The N.W.T. does provide some income assistance for people out of work for more than seven days due to the evacuation, to the tune of $750.
But Hawkins said it seems like the territory is making policy up on the fly and, even though there have been several evacuations in the N.W.T. this year due to fires, hasn’t put together a real strategy.
He said he hopes there will be a no-fault inquiry afterward where all levels of government can review how things went.
For the time being, it’s provinces and municipalities — not to mention private citizens and fellow evacuees — who are stepping up to help each other.
While Hawkins, who is in Calgary, said he’s been offering to help evacuees, he’s been “particularly struck” by the number of folks asking him for financial help.
“It’s a reminder of how desperate some people really are,” he said. “They left with the shirts on their back, some of them. Some people had time to pack. Some people are low-income.”
Robert McLeman, an environment studies professor at Wilfrid Laurier University, said the worsening situation for N.W.T. evacuees was entirely foreseeable as the climate changes and the country sees extreme wildfires.
This year, it was mainly Halifax, Alberta, Kelowna, and the Northwest Territories, he said. But in 2021, it was Lytton, B.C., being burned down, and in 2016 it was Fort McMurray, Alta., that evacuated 88,000 people before a wildfire tore through that city.
“It’s inevitable. This is part of climate change. This is what it looks like in the Canadian context,” McLeman said.
“Are we well prepared for it? No, I think that’s one of the things we’ve learned this year, is that we’re very poorly prepared.”
According to Yellowknife evacuees, the order to leave within about 48 hours on Aug. 16 came out of nowhere after the territorial government dallied in its decision making.
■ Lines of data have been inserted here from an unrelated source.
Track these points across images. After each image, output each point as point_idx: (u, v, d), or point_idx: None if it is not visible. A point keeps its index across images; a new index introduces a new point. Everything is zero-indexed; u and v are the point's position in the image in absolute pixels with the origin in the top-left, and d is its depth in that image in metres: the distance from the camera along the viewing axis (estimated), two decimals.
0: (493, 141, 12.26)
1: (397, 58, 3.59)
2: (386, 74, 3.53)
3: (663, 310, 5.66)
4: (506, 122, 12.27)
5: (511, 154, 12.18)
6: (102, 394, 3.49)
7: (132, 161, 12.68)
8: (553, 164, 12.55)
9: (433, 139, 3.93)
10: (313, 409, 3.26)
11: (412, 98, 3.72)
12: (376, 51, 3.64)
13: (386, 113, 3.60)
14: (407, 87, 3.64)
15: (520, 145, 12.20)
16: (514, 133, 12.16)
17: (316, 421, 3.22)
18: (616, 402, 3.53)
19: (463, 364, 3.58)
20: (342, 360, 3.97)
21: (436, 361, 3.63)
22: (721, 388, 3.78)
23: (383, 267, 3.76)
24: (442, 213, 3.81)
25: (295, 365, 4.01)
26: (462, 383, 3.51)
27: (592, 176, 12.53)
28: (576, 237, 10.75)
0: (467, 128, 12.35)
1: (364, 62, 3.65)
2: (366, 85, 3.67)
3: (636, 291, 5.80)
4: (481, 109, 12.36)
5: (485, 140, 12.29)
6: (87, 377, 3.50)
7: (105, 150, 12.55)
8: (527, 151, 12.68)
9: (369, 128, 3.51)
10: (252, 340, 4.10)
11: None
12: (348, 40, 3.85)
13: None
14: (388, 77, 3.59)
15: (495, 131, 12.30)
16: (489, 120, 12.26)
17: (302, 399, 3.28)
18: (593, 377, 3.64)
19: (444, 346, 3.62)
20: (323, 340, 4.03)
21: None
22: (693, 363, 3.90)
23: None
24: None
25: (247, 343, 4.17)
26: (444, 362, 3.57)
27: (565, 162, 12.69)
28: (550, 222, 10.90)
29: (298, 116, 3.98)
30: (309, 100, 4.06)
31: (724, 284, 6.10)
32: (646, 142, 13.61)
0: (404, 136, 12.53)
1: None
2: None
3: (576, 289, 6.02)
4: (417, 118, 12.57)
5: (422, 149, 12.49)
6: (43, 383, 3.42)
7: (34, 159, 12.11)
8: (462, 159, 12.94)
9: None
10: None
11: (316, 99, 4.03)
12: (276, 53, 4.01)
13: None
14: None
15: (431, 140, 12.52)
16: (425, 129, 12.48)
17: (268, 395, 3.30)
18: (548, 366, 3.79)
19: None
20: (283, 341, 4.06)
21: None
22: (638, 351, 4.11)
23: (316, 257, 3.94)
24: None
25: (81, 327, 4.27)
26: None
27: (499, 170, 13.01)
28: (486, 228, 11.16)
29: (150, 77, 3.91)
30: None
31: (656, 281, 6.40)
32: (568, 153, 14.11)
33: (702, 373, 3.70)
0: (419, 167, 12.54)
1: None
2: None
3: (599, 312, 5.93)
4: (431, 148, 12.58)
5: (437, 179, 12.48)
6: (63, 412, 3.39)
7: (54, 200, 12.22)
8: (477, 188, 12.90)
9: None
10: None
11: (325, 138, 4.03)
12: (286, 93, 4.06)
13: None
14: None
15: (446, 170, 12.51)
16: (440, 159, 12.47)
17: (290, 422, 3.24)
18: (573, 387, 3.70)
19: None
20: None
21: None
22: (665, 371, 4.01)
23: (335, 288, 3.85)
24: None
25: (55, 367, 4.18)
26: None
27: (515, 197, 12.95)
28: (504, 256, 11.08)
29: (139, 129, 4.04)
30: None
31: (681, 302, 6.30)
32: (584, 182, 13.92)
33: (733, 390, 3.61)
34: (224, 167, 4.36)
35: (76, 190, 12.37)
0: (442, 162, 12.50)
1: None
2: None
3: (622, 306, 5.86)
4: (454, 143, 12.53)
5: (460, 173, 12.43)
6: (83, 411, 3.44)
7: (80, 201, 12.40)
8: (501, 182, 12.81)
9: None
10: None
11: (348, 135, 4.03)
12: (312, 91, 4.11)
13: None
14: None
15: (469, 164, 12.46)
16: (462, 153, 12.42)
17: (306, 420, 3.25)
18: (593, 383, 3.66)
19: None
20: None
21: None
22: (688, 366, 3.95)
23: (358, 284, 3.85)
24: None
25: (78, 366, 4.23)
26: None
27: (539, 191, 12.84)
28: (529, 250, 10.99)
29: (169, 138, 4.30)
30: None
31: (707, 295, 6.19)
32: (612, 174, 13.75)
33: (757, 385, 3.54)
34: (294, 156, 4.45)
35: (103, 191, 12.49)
It was followed by little to no planning as thousands made their way south using the only road in or out. The roughly 14-hour trip to Edmonton sometimes took people twice as long on the barren stretch of highway with little cell reception and sparse spots to buy essentials.
Many scrambled to figure out where to go; some thought they had to go to Calgary, others thought just as far as High Level, 10 hours north of that city.
Yellowknife resident Michael Ewen, who is on sick leave from his job in the N.W.T., is in Fox Creek, Alta., as of Thursday. The evacuation itself was “an unplanned mess,” he said, and the sudden evacuation order eventually led to chaos on the road.
It wasn’t until well after thousands had fled that the territorial government got information about evacuation centres up online, said Ewen.
Ewen said the N.W.T. should have set up some sort of command centre in High Level — which acts like a hub between the territory and Alberta — where officials could have directed people driving through.
“Because there was no direction given (by the territory) people just sort of went everywhere and we weren’t equally distributed based on what the communities could support,” he said.
McLeman, the Wilfrid Laurier professor, said the federal government should set up an office in Ottawa for a federal emergency co-ordinator to work with all the provinces, territories and municipalities across Canada on an emergency plan. The United States has one entity — FEMA, the Federal Emergency Management Agency — that directs the country’s response to disasters.
Calling the governmental responses to wildfires this year the “fly by the seat of our pants” strategy, McLeman said the big takeaway of the summer should be ensuring there’s a blueprint in place next summer when wildfires happen again.
We need to make sure we have the firefighting resources and “contingency funds to help people to financially recover from this,” he said.
That responsibility should be shared by Ottawa, he said.
Meanwhile, the wildfires this year should also underline the need for action on the changing climate, said McLeman.